START Given records
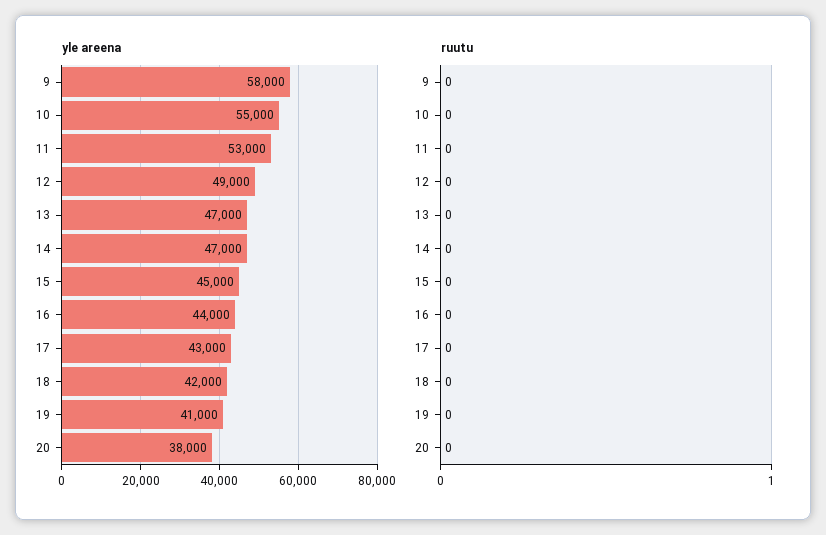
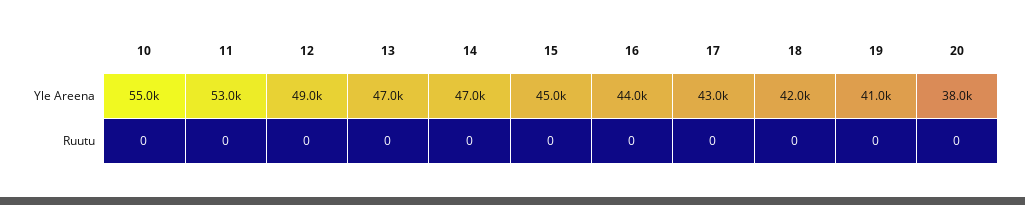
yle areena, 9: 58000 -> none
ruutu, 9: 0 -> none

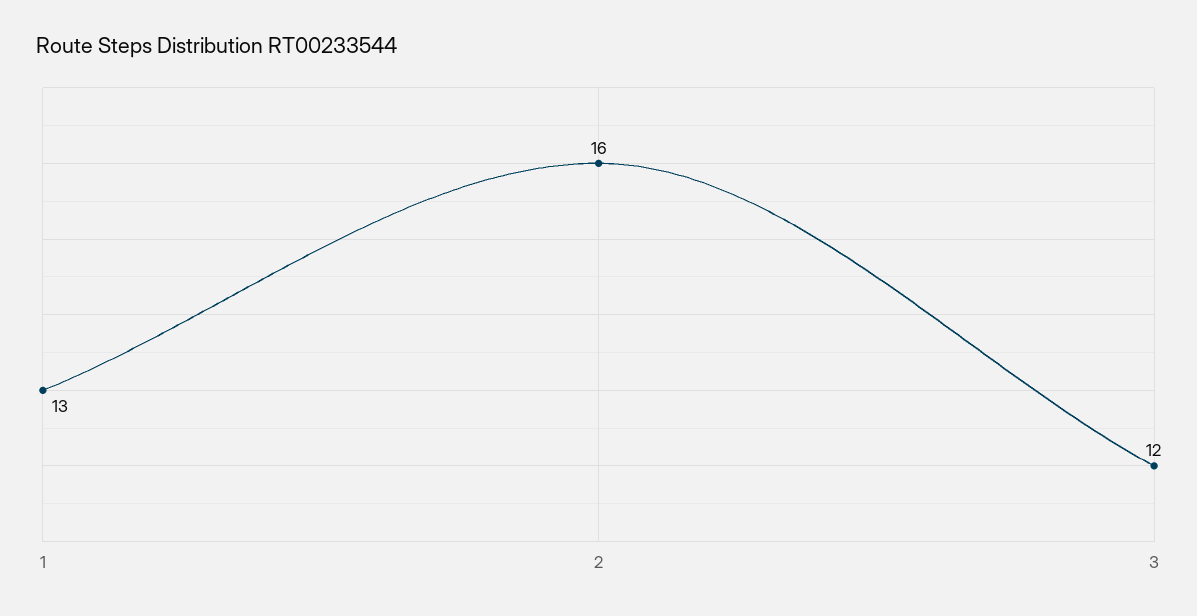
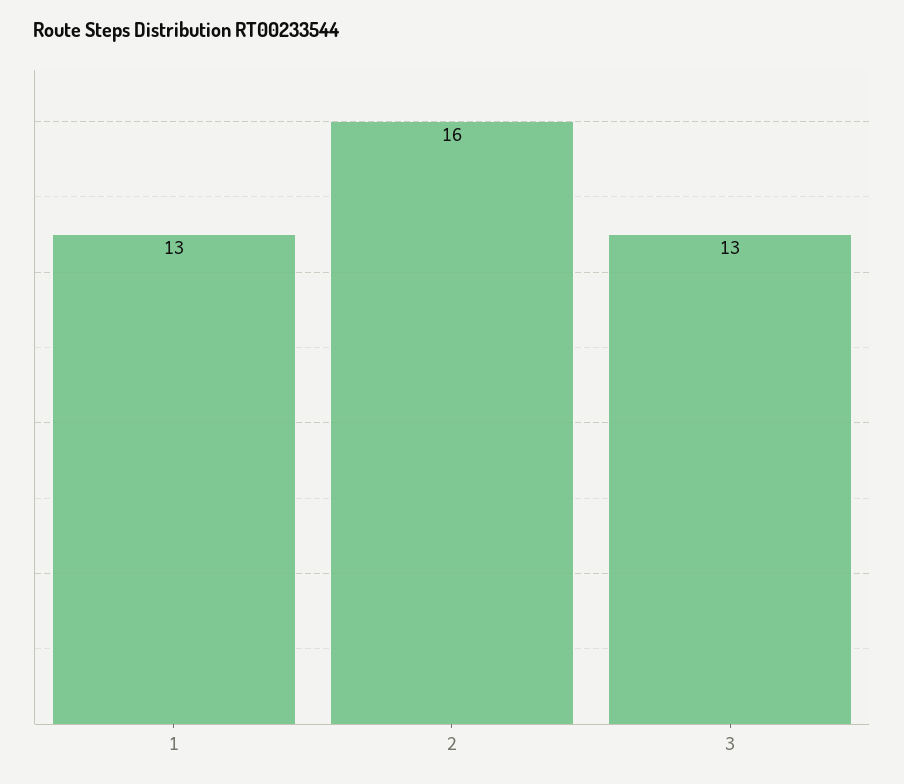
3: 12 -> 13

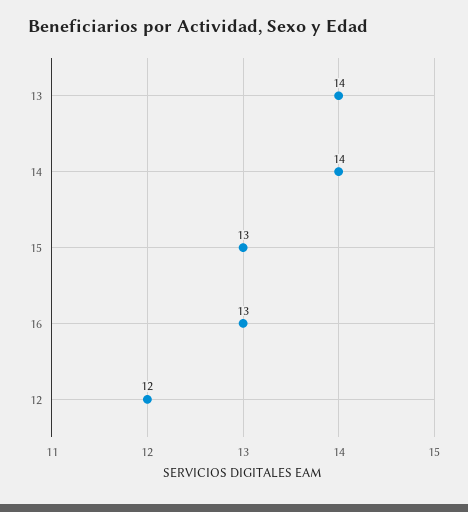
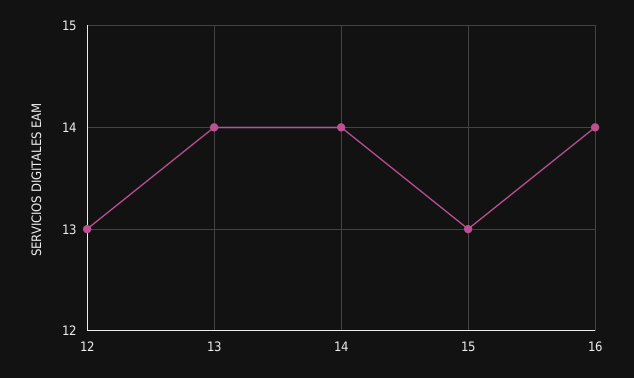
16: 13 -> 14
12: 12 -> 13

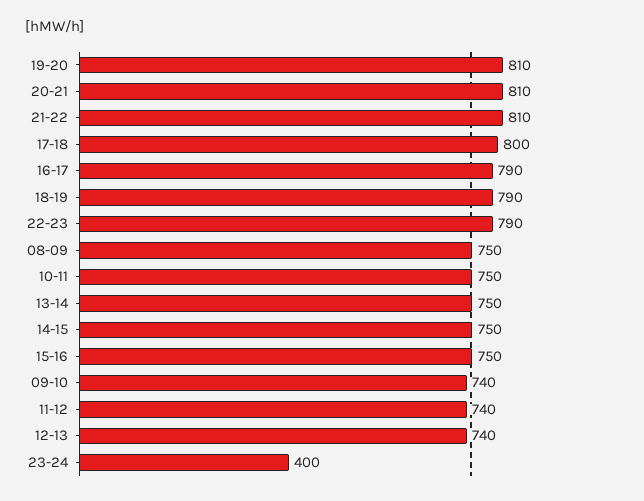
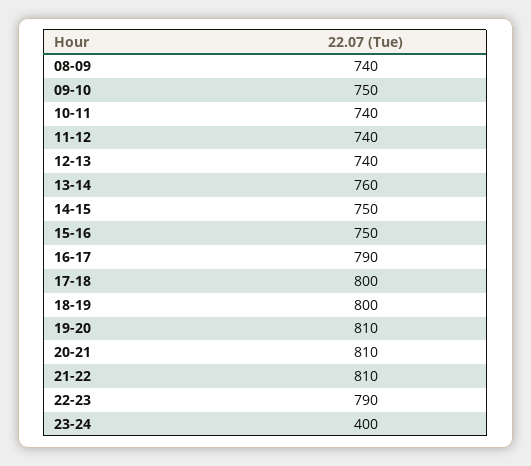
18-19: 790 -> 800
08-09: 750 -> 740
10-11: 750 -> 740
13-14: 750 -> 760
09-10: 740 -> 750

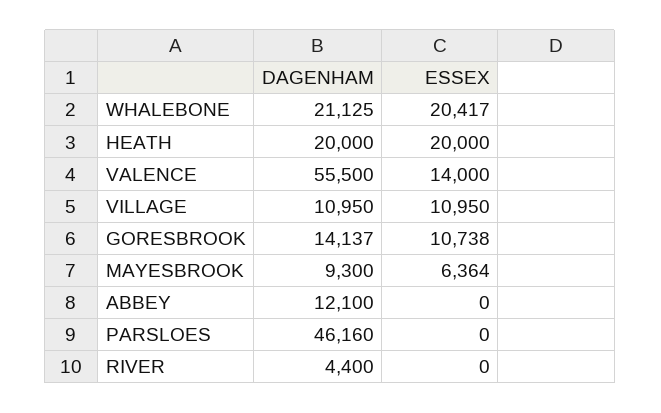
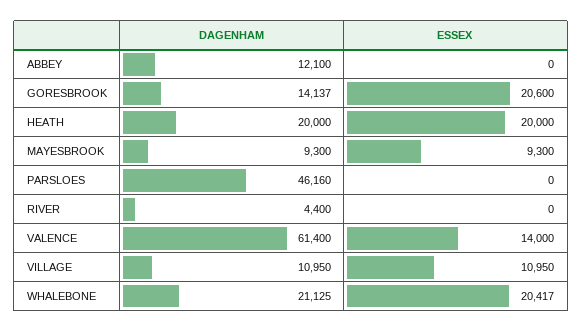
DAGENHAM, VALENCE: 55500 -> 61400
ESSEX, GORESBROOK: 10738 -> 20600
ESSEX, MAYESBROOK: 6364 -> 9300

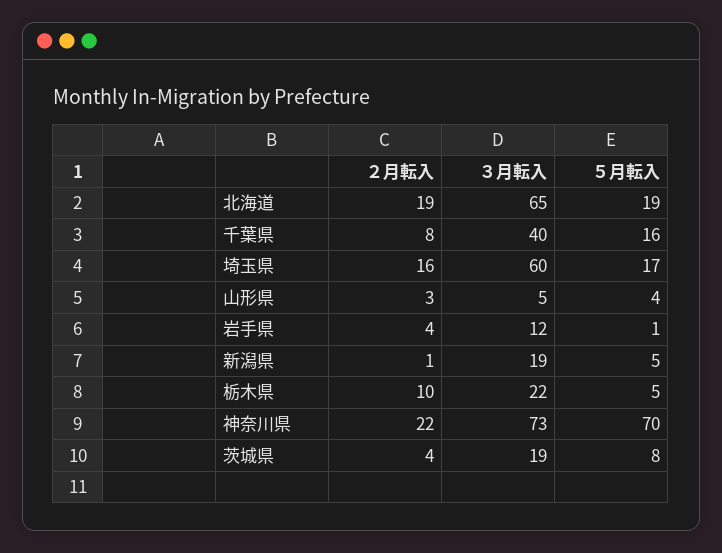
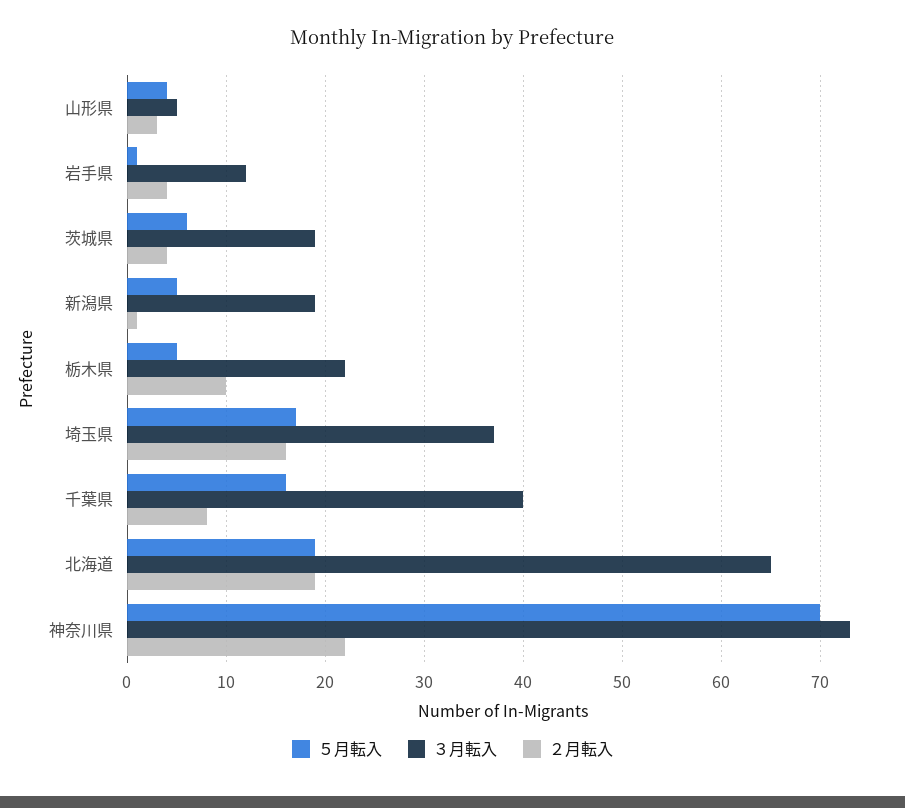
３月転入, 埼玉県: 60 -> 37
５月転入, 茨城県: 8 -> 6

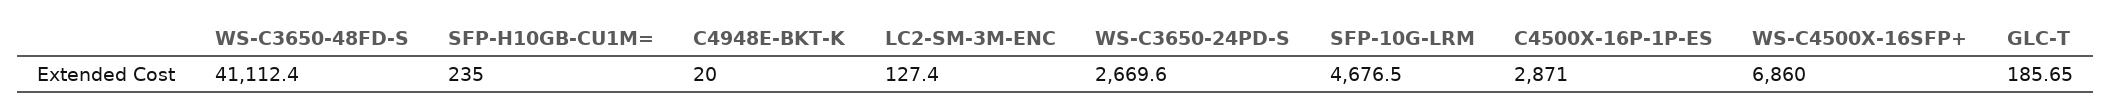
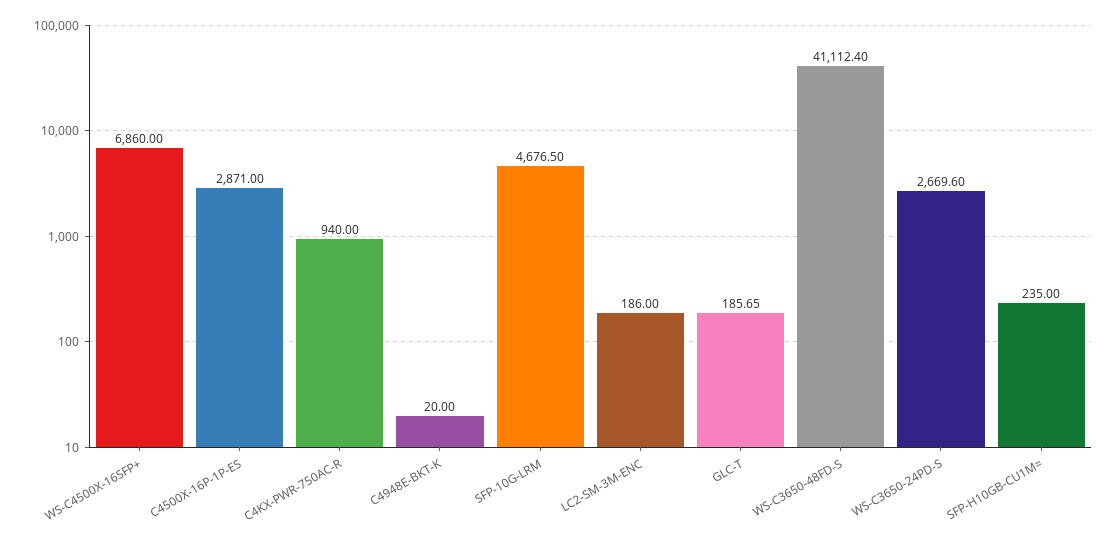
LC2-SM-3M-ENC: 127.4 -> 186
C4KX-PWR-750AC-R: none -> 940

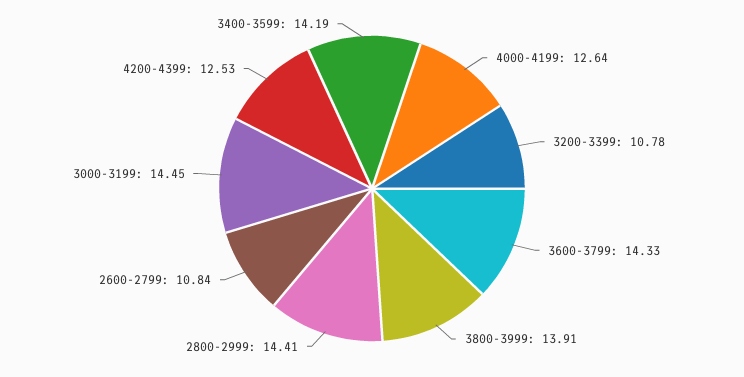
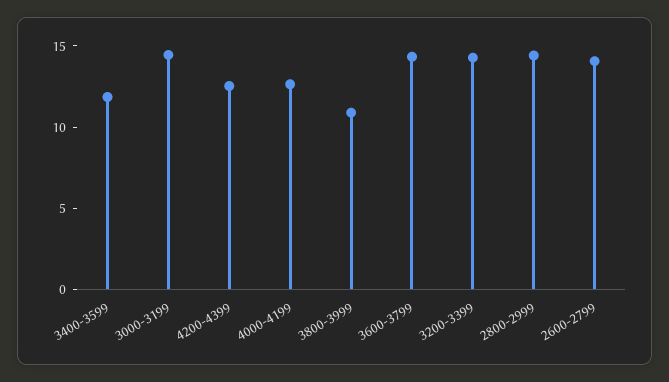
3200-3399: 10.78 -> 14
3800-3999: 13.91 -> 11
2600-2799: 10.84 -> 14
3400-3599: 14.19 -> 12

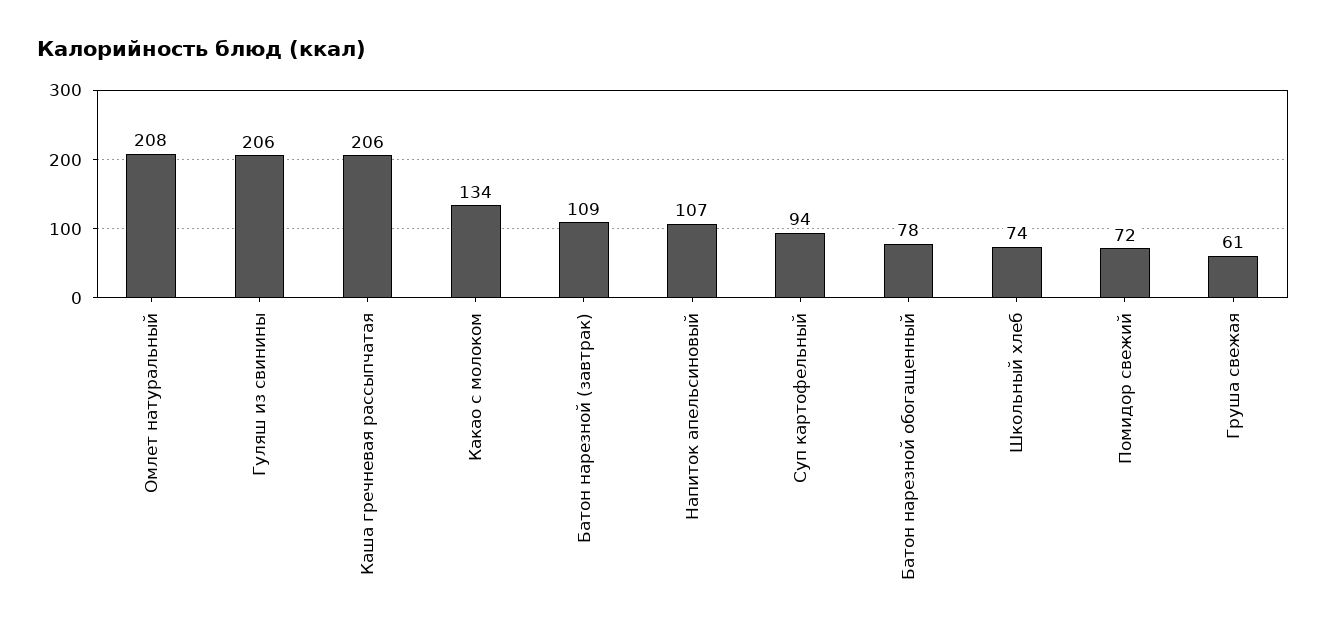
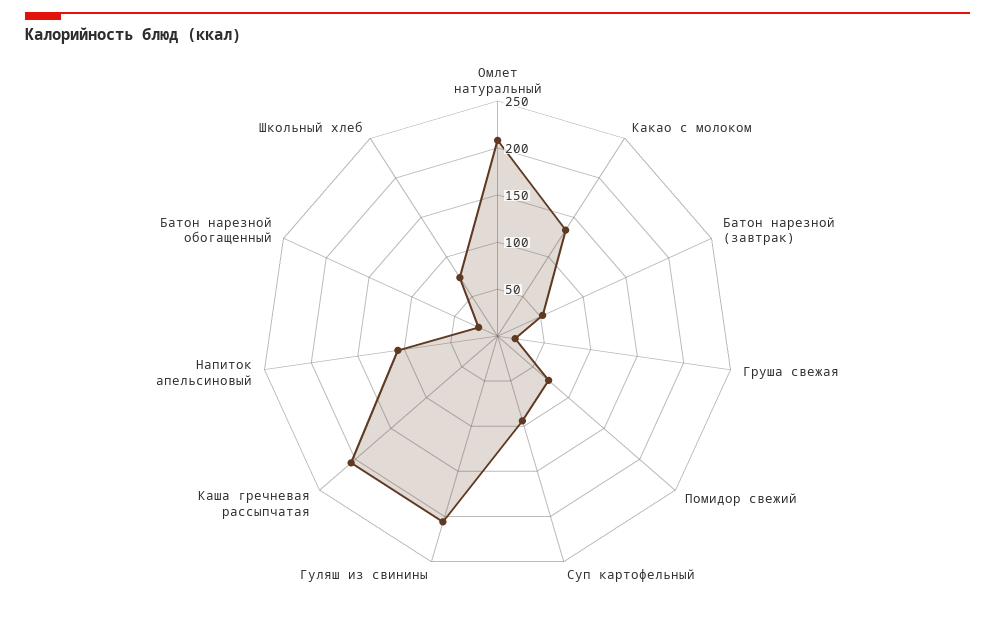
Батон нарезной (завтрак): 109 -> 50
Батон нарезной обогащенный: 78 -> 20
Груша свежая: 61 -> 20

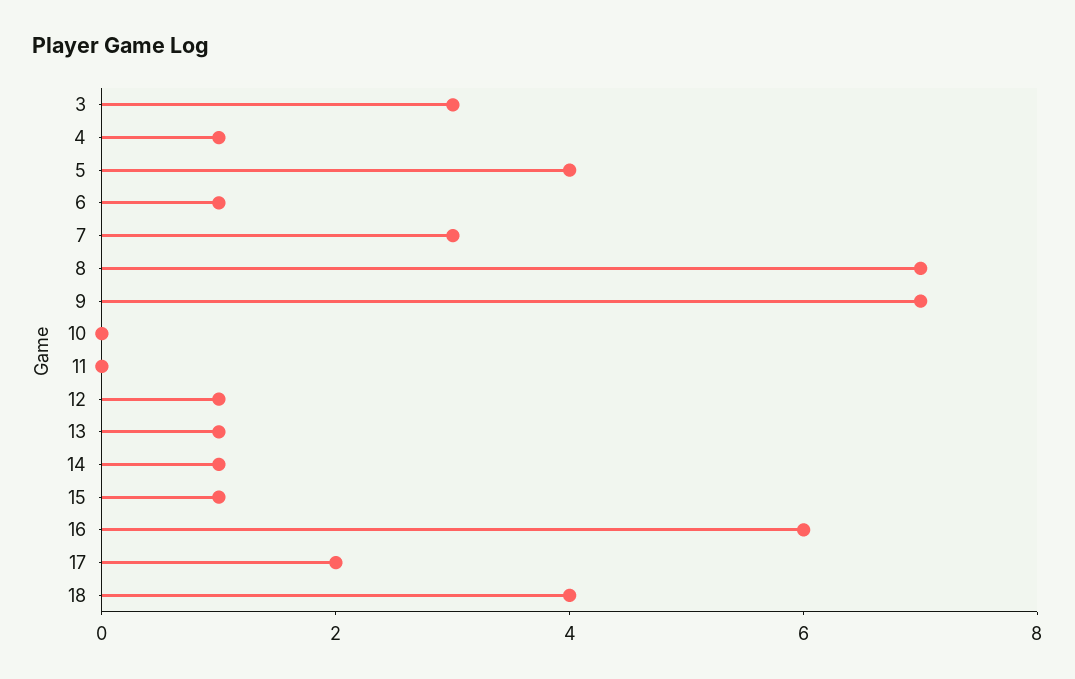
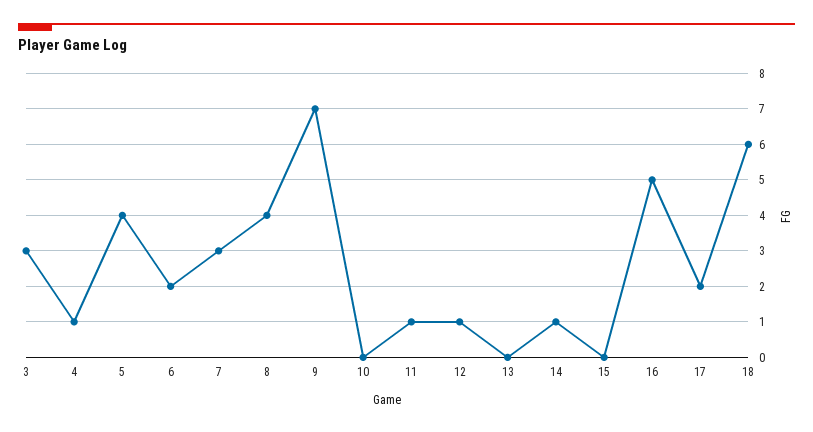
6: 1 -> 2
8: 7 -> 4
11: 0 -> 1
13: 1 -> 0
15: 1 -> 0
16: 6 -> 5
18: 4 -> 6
END Given records
Take the line that contains "16: 13 -> 14" and every line after it up to the end of the records above, and restate them exactly, without the pictures.

## Exercise answer
16: 13 -> 14
12: 12 -> 13

18-19: 790 -> 800
08-09: 750 -> 740
10-11: 750 -> 740
13-14: 750 -> 760
09-10: 740 -> 750

DAGENHAM, VALENCE: 55500 -> 61400
ESSEX, GORESBROOK: 10738 -> 20600
ESSEX, MAYESBROOK: 6364 -> 9300

３月転入, 埼玉県: 60 -> 37
５月転入, 茨城県: 8 -> 6

LC2-SM-3M-ENC: 127.4 -> 186
C4KX-PWR-750AC-R: none -> 940

3200-3399: 10.78 -> 14
3800-3999: 13.91 -> 11
2600-2799: 10.84 -> 14
3400-3599: 14.19 -> 12

Батон нарезной (завтрак): 109 -> 50
Батон нарезной обогащенный: 78 -> 20
Груша свежая: 61 -> 20

6: 1 -> 2
8: 7 -> 4
11: 0 -> 1
13: 1 -> 0
15: 1 -> 0
16: 6 -> 5
18: 4 -> 6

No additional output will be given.